Liability: Unlike in a full-blown depositary, under article 21 there is no strict liability for loss of assets for a non-EU AIF, and no requirement to appoint a single depositary - therefore this regime is referred to as “Depositary-Lite” or “Depo-Lite”.
Prime Broker as depositary lite
An AIFM can appoint the prime broker as its custodian for a non-EU AIF, but the PB will not want to assume all liability, so will accept this the role subject to 28(1)(a) as it applies to a person carrying out the safe-keeping function under (36(1)(a)).
Tedious, isn’t it.
Does a margin-holder who receives collateral under a pledge count as a delegated custodian?
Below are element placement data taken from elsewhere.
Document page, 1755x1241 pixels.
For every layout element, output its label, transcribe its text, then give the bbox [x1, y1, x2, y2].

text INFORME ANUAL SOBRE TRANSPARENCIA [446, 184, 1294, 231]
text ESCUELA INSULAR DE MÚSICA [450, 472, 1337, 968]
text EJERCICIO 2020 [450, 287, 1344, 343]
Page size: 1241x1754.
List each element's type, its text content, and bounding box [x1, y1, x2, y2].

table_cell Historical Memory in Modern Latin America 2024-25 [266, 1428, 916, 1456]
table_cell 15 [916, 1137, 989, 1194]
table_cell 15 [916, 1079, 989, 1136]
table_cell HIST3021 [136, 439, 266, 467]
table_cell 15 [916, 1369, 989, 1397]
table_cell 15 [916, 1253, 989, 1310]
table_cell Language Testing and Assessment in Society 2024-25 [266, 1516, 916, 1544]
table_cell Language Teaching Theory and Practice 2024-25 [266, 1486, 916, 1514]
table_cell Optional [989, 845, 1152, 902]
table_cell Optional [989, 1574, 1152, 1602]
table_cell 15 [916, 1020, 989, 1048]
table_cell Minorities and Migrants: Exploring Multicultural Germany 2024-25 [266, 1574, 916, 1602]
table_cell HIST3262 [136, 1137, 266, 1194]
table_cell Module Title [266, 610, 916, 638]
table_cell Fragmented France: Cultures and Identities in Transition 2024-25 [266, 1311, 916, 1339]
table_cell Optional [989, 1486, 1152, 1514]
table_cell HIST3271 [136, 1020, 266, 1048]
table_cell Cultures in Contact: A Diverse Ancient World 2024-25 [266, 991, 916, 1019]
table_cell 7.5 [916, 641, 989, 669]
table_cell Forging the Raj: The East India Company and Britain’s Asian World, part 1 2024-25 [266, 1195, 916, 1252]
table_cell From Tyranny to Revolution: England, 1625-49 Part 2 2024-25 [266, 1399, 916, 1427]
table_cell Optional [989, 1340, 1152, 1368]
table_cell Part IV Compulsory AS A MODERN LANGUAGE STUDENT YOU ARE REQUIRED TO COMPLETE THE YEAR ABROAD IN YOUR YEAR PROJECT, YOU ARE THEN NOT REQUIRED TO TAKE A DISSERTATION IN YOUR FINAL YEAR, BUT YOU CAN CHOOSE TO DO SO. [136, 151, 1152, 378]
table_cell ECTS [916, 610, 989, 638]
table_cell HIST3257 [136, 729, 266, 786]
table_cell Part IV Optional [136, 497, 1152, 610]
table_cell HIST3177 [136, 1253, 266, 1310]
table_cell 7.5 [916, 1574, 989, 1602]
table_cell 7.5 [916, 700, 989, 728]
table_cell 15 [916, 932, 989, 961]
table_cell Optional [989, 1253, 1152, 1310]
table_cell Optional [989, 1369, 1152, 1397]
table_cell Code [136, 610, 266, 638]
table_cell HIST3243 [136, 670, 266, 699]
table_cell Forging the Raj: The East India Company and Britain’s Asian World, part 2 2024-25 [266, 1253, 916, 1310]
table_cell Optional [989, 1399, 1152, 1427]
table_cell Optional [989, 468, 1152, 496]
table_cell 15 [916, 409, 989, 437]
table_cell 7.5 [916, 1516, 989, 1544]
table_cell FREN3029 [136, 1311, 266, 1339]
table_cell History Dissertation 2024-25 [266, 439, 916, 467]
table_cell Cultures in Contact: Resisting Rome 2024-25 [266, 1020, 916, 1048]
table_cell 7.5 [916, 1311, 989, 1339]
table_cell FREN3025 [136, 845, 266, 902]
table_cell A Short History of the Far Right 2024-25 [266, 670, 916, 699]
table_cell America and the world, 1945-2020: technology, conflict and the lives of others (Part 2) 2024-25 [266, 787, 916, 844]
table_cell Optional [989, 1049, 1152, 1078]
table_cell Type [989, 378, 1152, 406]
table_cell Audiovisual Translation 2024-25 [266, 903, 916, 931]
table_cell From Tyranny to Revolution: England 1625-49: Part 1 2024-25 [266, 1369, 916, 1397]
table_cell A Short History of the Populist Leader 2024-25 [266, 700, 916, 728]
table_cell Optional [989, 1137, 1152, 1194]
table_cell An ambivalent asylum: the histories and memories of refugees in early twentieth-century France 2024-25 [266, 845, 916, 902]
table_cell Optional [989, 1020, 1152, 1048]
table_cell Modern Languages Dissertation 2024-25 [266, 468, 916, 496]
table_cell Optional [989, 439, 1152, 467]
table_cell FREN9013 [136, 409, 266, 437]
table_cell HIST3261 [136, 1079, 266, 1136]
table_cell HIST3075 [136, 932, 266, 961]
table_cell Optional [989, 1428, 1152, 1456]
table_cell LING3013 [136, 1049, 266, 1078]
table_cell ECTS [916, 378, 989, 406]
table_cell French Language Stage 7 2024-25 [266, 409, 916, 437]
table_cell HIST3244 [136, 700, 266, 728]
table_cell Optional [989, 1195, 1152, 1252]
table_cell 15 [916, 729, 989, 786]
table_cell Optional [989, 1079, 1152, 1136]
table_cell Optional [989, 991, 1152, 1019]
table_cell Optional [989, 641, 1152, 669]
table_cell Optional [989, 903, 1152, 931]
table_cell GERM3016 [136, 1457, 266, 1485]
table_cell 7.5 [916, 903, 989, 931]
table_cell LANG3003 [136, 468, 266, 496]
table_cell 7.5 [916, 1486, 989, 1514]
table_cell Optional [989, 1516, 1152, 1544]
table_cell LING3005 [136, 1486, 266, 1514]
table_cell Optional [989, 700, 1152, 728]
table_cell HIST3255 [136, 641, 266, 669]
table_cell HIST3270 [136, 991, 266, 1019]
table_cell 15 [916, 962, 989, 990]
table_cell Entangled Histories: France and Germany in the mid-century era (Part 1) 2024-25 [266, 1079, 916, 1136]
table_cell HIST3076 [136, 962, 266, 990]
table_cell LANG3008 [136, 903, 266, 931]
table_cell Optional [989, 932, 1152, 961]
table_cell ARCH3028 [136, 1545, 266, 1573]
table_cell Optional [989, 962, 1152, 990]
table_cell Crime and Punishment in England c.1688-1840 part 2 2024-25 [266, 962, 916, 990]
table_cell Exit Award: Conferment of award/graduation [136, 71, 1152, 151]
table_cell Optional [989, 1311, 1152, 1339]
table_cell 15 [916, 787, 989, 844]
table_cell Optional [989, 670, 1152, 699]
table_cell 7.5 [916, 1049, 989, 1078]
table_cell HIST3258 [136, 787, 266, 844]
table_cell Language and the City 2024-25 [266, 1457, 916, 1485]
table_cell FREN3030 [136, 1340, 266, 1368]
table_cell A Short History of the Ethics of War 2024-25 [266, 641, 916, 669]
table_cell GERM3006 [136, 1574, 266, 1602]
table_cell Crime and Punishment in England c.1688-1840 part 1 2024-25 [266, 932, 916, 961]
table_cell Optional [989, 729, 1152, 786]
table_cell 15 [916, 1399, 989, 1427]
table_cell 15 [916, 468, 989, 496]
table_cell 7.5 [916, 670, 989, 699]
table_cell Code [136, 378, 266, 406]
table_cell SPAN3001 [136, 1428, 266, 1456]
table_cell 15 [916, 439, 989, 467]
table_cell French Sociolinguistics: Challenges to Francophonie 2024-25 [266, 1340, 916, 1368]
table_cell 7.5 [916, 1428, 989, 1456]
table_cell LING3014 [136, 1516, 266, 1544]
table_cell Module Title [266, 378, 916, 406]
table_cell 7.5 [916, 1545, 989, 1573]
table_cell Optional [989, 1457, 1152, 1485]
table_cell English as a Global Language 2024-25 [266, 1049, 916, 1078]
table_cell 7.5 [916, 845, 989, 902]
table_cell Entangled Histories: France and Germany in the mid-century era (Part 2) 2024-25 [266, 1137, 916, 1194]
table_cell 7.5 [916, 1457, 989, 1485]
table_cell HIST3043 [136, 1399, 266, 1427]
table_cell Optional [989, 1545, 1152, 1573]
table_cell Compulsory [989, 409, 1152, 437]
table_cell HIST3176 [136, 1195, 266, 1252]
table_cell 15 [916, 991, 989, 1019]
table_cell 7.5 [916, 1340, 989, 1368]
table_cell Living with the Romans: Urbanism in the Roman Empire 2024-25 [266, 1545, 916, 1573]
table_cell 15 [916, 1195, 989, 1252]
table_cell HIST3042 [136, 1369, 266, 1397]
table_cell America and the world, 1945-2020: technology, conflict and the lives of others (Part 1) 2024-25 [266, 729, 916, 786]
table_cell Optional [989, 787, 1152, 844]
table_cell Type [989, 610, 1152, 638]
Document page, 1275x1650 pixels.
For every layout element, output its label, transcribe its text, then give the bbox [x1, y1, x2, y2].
It is one thing for a prime broker, who definitely is safe-keeping for its client, to accept responsbilities as a depositary’s delegate (or a depo-lite), but what about a futures clearer or a swap counterparty who receives margin under a pledge? It is hard to see why they would avoid the general drafting under AIFMD, but there are plenty of reasons it doesn’t make any sense. for one thing, a title transfer collateral arrangement, which is economically the same thing, wouldn’t be caught. Practically that may be the answer: just don’t take collateral under a pledge — or don't take non-cash collateral at all — but in the Regulatory IM regime that might be difficult, right? WE SHALL SEE.